This week's edition ends with a proposal for an open relationship that now seems like a bad idea to the one who suggested it after he realized that his girlfriend could dump him if she found someone else. Who knew that was a possibility?

A friend’s mom is hitting on me

A 26-year-old took his friend up on an invitation to spend the day in Chicago. His friend and his friend's parents, who this guy has known since he was 9, headed out for a day in the city.

He had no idea what was coming his way during the day out in Chicago. Sure, he had always thought that his friend's mom, now 56, was hot. He admitted that, "he has caught me checking her out in the past."

He even wrote on Reddit that she had, in the past, "gone out of her way to make conversation with me."

That couldn’t have prepared him for what was about to take place, in front of his friend and his friend's dad, on the train that day. His friend's mom said that she liked his Cubs World Series t-shirt. Innocent enough, until she finished that thought.

She added that "it matched a Cubs bra and thong that she owned." This had him trying to figure out what was going on. He was completely caught off guard. Bra and thong talk in front of her friend and his dad?

There have been flirty comments before, but not like this. This was a "no mixed signals out in the open flirting" the likes he had never seen. His friend laughed it off.

Her husband did not. He "didn’t seem to be thrilled by the comment and a bit embarrassed." The 26-year-old kept it together and replied that they "both had good taste and that I was sure her apparel looked much better than mine."

That was the ice-breaker exchange that opened the rest of the day to stares between the two, and his friend's mom periodically went out of her way to brush up against him.

"Having this happen right in front of my friend and his dad was a bit uncomfortable, but at the same time I found myself becoming very turned on by her," he admitted as he sought advice.

Now most people would say he needs to leave it alone. That's the responsible thing to do after all and that's the feedback he received.

But most people lack adventure and excitement. I'm not saying he should run out and hook up with his friend's mom and ruin a family or anything.

I am saying, however, that if she's flirting that hard with you in front of her husband and son, that the marriage is already in trouble and closing the door entirely on the friend's mom would be rude. Nobody wants to be rude.

This Week in True Romance:

Dad is having an affair with a girl who is basically my age, not sure who to talk to?
--------
## PROMPT
Please quote the stretch of the advice column above from "He even wrote" through "and his dad?", word for word.
--------
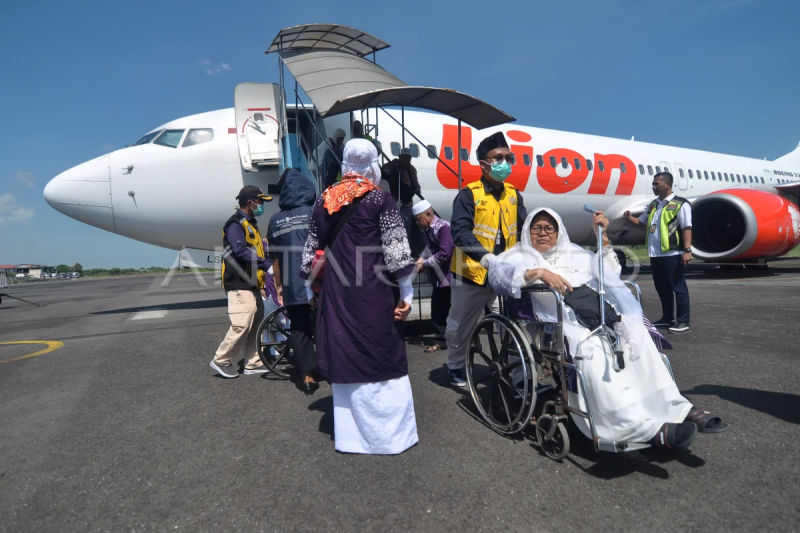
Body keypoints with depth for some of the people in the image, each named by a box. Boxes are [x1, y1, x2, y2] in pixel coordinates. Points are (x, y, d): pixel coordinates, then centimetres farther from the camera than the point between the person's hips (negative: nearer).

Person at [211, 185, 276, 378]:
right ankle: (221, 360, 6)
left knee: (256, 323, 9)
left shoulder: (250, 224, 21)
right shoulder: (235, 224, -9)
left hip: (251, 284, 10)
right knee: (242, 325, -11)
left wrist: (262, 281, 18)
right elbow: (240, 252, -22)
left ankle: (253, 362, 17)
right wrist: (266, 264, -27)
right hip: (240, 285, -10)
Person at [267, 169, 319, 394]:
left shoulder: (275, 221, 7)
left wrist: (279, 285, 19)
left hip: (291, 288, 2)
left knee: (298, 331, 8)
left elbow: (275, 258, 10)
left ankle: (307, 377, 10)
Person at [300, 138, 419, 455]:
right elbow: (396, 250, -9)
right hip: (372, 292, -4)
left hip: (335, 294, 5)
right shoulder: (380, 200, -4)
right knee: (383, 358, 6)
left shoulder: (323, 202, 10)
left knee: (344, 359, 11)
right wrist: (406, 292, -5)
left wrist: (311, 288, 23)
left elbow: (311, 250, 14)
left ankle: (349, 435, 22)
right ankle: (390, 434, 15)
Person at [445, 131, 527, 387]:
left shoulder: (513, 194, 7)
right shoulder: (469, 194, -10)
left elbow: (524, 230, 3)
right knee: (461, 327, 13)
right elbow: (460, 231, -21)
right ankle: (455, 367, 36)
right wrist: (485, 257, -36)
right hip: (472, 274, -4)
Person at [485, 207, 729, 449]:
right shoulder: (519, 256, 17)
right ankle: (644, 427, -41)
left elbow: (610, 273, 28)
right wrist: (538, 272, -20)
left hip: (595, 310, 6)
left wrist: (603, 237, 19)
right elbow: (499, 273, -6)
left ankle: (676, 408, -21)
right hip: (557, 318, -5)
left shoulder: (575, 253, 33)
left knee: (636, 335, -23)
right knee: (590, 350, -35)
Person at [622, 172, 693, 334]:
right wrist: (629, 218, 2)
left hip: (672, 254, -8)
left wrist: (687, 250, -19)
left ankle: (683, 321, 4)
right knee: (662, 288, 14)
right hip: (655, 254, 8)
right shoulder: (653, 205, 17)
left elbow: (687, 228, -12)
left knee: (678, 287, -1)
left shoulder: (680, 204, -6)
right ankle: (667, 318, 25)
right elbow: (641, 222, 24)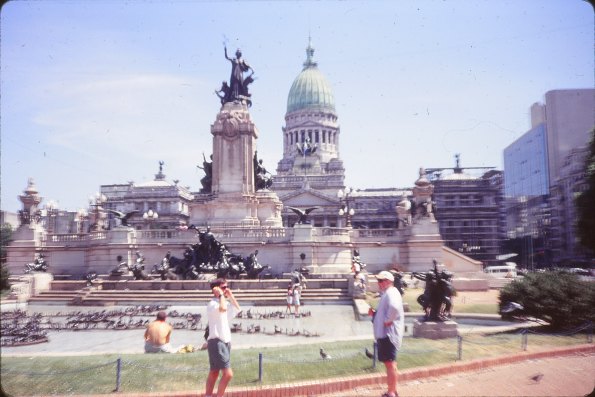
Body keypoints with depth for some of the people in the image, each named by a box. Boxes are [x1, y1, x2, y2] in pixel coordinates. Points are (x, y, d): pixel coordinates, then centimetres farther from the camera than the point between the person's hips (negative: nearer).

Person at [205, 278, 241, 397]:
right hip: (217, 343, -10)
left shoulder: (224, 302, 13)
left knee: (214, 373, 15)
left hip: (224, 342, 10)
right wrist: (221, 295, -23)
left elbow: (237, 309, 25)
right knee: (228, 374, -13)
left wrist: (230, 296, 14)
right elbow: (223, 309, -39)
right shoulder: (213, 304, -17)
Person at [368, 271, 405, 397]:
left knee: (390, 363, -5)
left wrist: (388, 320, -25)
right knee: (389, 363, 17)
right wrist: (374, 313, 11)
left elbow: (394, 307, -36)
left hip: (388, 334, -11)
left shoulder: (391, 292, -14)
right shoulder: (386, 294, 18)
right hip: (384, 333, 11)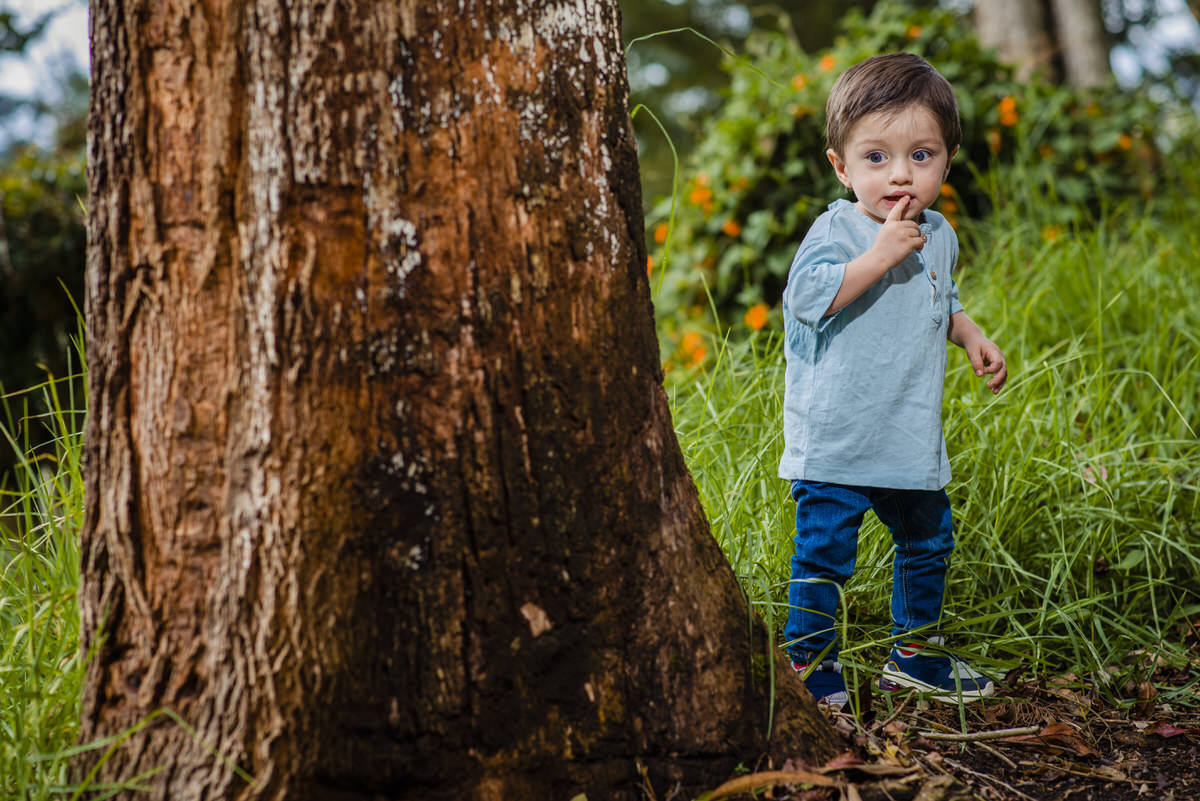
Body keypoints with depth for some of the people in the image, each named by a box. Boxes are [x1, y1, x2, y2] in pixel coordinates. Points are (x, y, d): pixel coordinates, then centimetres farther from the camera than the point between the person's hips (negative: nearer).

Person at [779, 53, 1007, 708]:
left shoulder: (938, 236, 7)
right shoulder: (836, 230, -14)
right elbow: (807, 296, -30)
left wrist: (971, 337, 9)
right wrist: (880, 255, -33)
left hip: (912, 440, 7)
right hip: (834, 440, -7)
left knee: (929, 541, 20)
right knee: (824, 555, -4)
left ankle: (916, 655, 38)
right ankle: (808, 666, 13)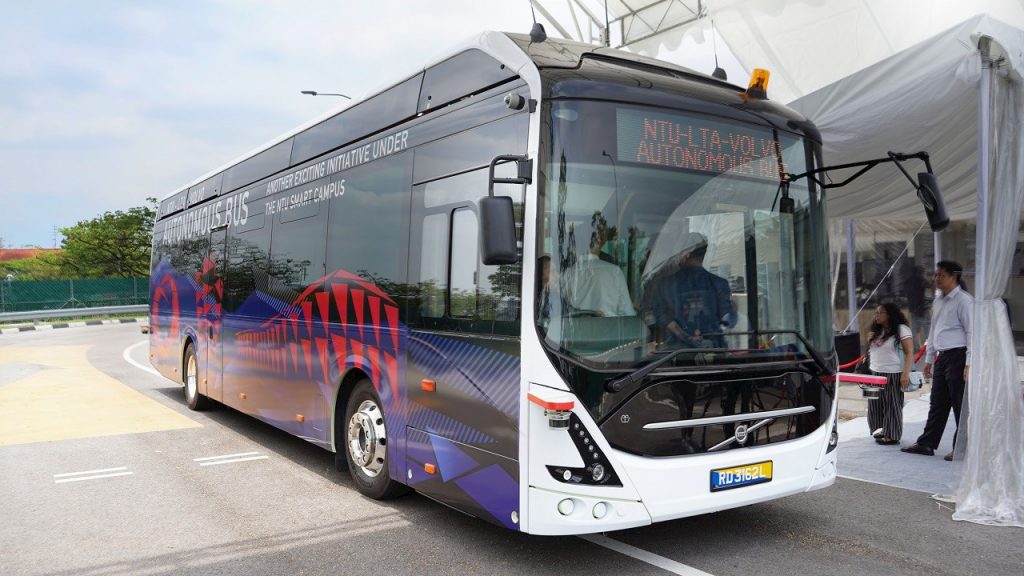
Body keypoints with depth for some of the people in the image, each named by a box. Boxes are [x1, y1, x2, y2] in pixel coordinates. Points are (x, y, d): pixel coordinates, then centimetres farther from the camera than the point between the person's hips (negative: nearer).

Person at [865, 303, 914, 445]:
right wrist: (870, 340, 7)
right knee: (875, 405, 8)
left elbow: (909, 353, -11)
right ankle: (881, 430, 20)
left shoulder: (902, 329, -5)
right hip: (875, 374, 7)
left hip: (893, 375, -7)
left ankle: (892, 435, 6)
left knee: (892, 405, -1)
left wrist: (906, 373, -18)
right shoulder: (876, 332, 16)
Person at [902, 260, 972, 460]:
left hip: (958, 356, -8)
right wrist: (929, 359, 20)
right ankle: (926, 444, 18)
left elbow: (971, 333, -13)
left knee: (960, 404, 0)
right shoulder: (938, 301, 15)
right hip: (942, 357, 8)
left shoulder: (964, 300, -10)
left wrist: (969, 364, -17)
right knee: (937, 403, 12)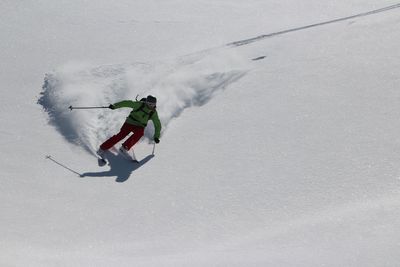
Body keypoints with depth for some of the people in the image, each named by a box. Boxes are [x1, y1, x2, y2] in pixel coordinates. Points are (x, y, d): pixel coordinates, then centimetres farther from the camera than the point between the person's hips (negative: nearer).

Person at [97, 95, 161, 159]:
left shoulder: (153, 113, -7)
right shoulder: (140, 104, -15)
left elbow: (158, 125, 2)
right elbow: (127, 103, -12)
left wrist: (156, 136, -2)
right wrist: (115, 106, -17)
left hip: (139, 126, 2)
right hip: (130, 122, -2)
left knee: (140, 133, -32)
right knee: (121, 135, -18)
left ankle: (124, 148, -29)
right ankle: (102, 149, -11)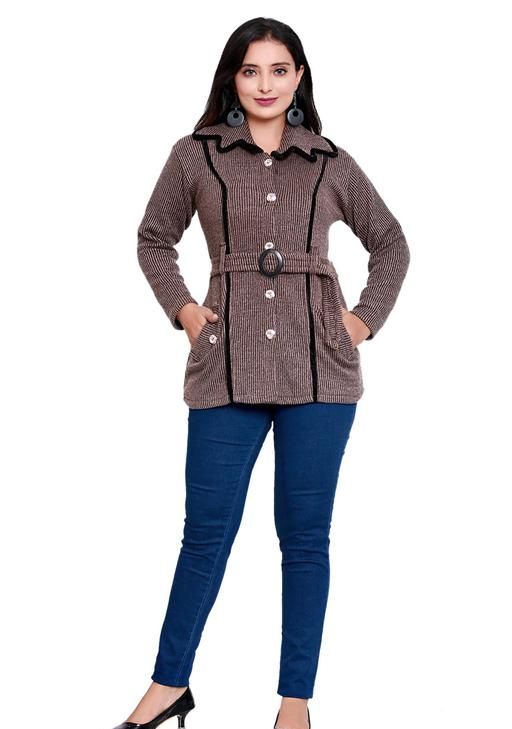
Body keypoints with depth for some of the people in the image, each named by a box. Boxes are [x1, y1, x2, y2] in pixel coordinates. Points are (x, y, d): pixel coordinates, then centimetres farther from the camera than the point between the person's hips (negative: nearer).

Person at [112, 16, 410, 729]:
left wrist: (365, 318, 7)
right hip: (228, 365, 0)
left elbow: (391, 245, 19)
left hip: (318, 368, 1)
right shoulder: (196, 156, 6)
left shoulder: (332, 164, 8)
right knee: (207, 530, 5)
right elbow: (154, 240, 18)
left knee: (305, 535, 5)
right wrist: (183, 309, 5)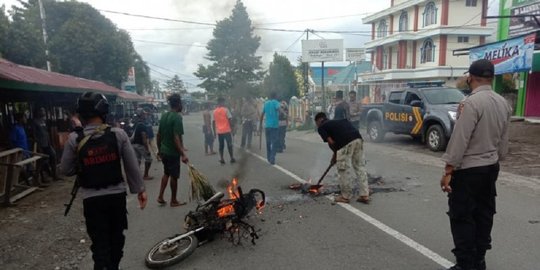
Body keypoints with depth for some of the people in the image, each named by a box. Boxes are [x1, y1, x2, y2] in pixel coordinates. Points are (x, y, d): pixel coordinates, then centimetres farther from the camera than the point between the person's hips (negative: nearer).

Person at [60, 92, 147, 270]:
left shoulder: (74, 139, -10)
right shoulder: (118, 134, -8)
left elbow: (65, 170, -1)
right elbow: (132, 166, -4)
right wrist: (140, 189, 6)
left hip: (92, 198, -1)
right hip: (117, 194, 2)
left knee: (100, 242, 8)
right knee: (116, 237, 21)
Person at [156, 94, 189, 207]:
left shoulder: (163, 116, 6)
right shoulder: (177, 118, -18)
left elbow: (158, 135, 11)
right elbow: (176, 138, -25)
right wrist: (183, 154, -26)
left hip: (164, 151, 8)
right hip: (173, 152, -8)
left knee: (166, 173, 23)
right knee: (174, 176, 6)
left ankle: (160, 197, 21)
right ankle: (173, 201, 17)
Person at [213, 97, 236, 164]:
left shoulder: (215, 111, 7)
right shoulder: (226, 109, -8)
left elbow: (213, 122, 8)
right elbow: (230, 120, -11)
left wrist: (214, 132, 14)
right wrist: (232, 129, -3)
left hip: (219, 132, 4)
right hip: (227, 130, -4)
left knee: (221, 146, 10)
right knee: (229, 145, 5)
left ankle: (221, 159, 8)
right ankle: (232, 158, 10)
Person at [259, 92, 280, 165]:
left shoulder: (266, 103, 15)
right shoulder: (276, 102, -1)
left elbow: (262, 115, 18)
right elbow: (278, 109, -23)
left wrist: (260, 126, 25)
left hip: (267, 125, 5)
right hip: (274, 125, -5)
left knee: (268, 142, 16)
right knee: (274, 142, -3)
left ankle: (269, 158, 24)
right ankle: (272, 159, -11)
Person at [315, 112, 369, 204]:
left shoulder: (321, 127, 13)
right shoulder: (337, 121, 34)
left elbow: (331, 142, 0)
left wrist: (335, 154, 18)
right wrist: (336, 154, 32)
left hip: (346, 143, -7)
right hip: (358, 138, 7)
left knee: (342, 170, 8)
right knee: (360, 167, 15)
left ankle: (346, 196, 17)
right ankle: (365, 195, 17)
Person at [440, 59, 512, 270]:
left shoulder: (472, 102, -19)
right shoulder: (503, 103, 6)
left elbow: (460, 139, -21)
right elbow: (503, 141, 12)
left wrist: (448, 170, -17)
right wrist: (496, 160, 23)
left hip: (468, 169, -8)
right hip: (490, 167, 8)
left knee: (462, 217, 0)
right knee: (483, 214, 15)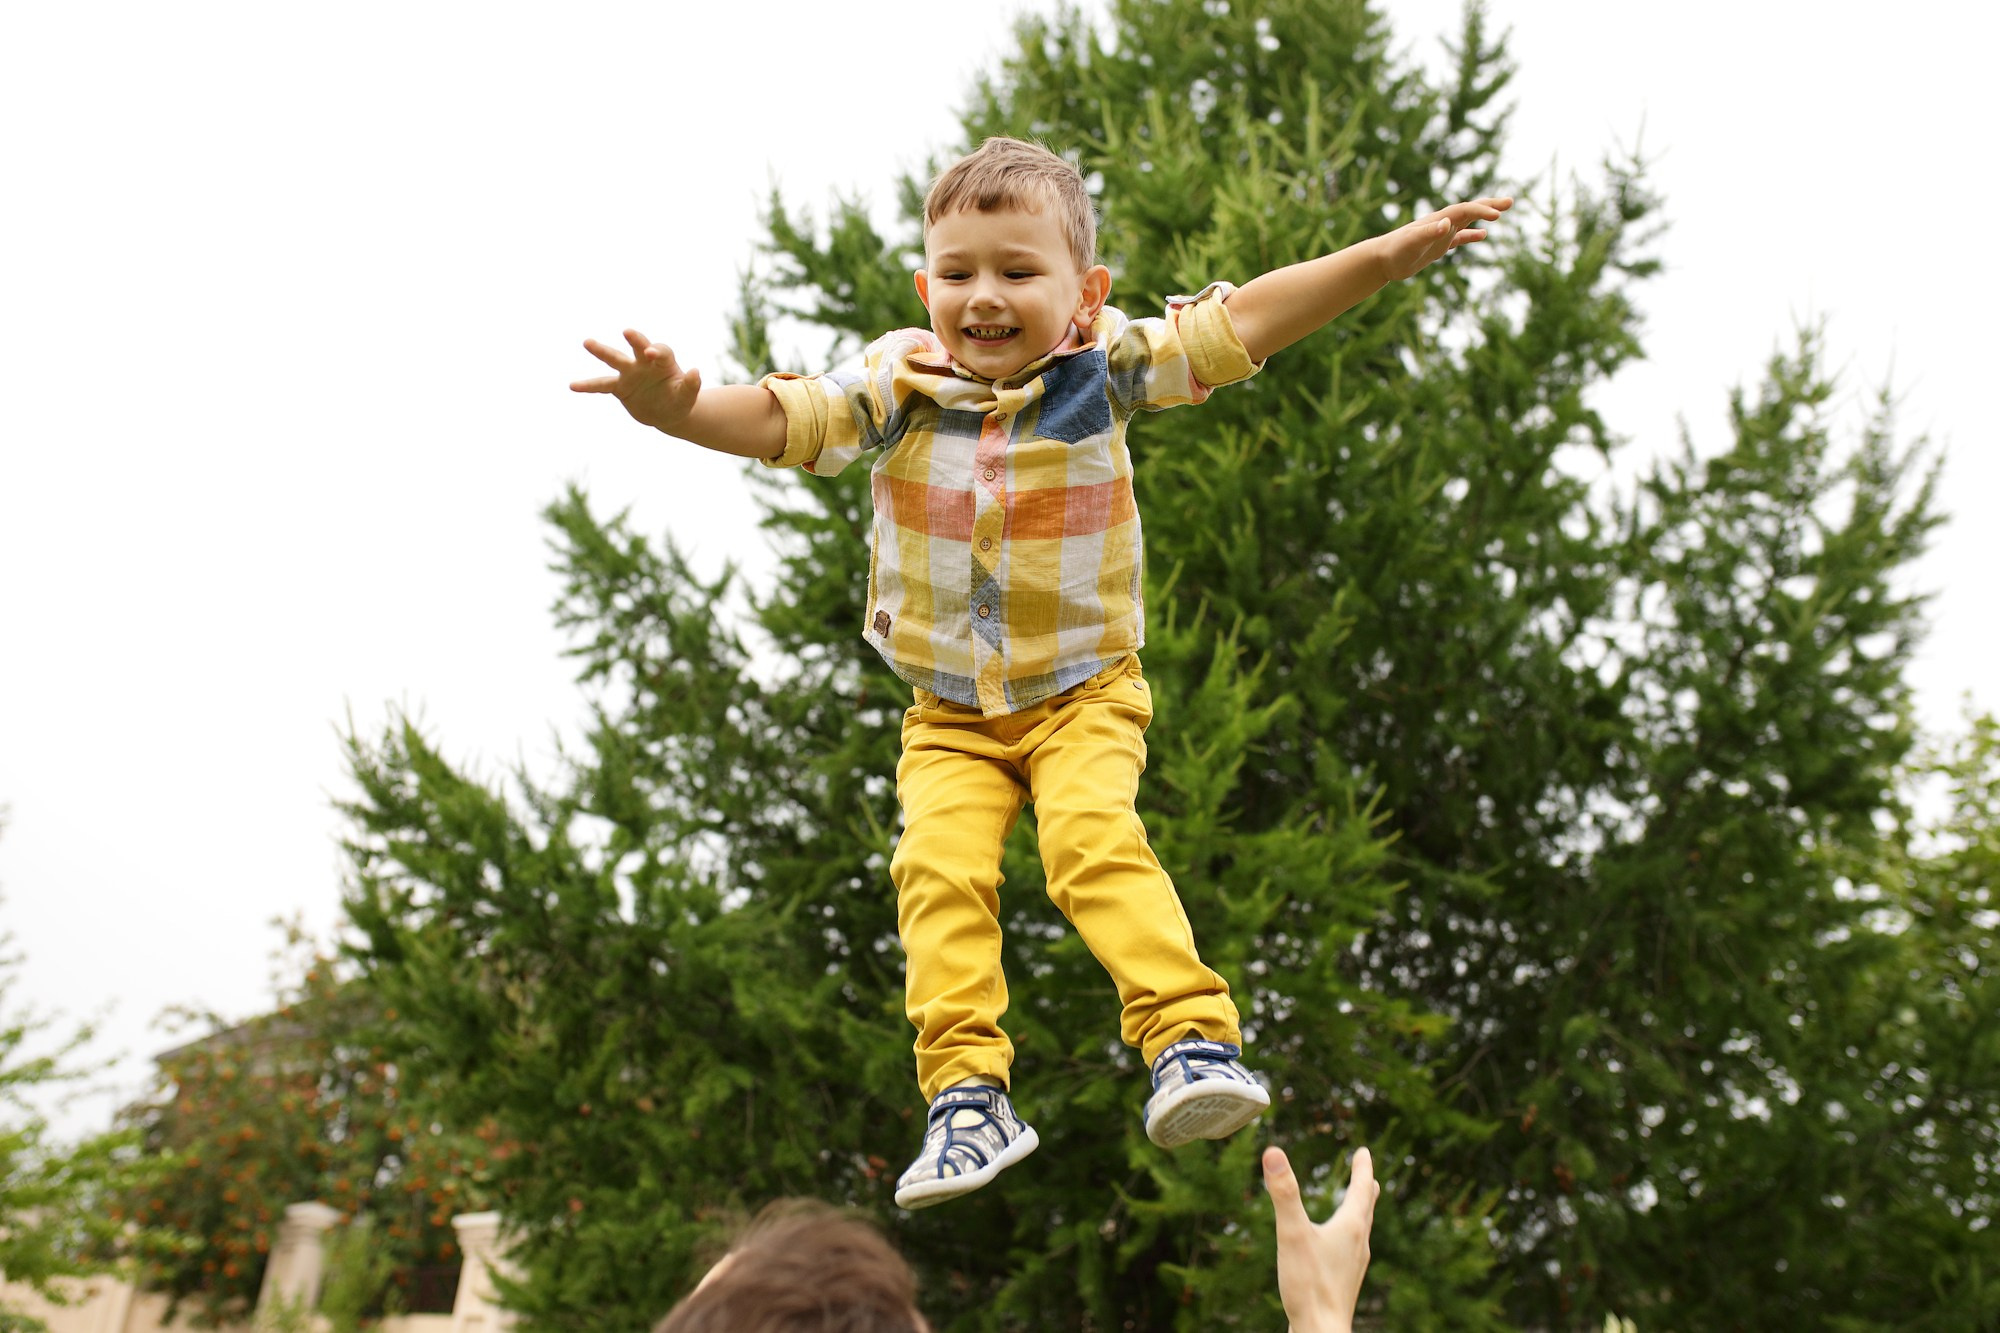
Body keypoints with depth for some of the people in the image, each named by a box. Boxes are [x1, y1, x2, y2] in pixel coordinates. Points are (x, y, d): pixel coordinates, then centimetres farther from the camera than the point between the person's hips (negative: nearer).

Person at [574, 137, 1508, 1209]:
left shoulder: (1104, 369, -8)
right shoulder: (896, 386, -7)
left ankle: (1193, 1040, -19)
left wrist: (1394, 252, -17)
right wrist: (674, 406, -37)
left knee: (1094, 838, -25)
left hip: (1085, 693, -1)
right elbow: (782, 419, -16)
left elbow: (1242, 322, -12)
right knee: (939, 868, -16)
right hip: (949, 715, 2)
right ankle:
--------
## EXERCISE RESULT
He even wrote on Reddit that she had, in the past, "gone out of her way to make conversation with me."

That couldn’t have prepared him for what was about to take place, in front of his friend and his friend's dad, on the train that day. His friend's mom said that she liked his Cubs World Series t-shirt. Innocent enough, until she finished that thought.

She added that "it matched a Cubs bra and thong that she owned." This had him trying to figure out what was going on. He was completely caught off guard. Bra and thong talk in front of her friend and his dad?